There is a fundamental disconnect between what is regarded as success when building an AI as opposed to code. This has serious implications for AIs that produce code.

Human coders usually produce software with reference to some form of functional requirement - often including a set of acceptance criteria. Before a piece of code is considered releasable it needs to deliver the expected functionality in a sufficiently reliable manner. Someone has given some thought to what the code should do and how this behaviour needs to be verified. The key to successful software development is to recognise the importance of all of these stages - there is more to coding than just coding.

Currently there is a lot of interest in getting AIs to produce software. Most of the systems produced recently were built by training a model on lots of examples of other people's code. We won't say anything here about the ethical questions raised by this approach. In any event this does two things. First it 'teaches' the model the syntax of whatever programming language is being used. The model also 'learns' something of the semantics of many different programming domains and problems. So if you ask such an AI for code to calculate the area of a circle you're probably in luck. This seems great.

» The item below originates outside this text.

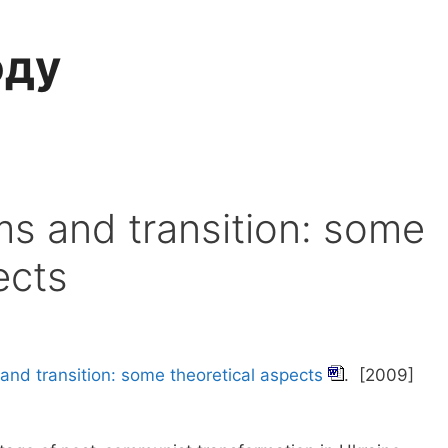
оду
ms and transition: some
ects
 and transition: some theoretical aspects
. [2009]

Unfortunately most of the people who currently build AIs have a different interpretation of 'success' than do coders. Say you're building an AI to recognise cats using a deep learning approach. After you've trained your model on lots of pictures of cats, the yardstick for success is what percentage of test pictures are recognised correctly. AI practitioners seem to be pretty pleased if they achieve 80 or 90 percent. That may well be good enough for cat recognition, for most people - after all recognising cats isn't usually a matter of life or death. Except similar AIs are also being used for more serious problems like moderating social media, deciding on a loan, and in the not too distant future writing code.

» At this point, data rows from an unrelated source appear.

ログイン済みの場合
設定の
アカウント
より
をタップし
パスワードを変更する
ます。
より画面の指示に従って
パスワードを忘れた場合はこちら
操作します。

When it comes to code: coders, end users and the general public see success in different terms. Either a requirement has been met or it hasn't. Having a feature that works say 97% of the time is regarded as a bug. Increasing the percentage doesn't really help much either - even in areas that are non-life threatening - it just makes the bug more pernicious. No-one expects their bank balance to be wrong or their email to be misdirected any percentage of the time. As far as code is concerned success is binary

Fortunately this mismatch doesn't apply to all AI approaches. Zoea is an AI that is built through coding. It encodes explicit programming language and software development knowledge. As a result it completely avoids the need for any sort of training and it doesn't use a single line of anyone else's code. Users input explicit functional requirements in the form of test cases so the software it produces is always guaranteed to meet the requirements. Deep learning and related approaches are a great way to build some sorts of AI. However AI that produces code needs firmer foundations.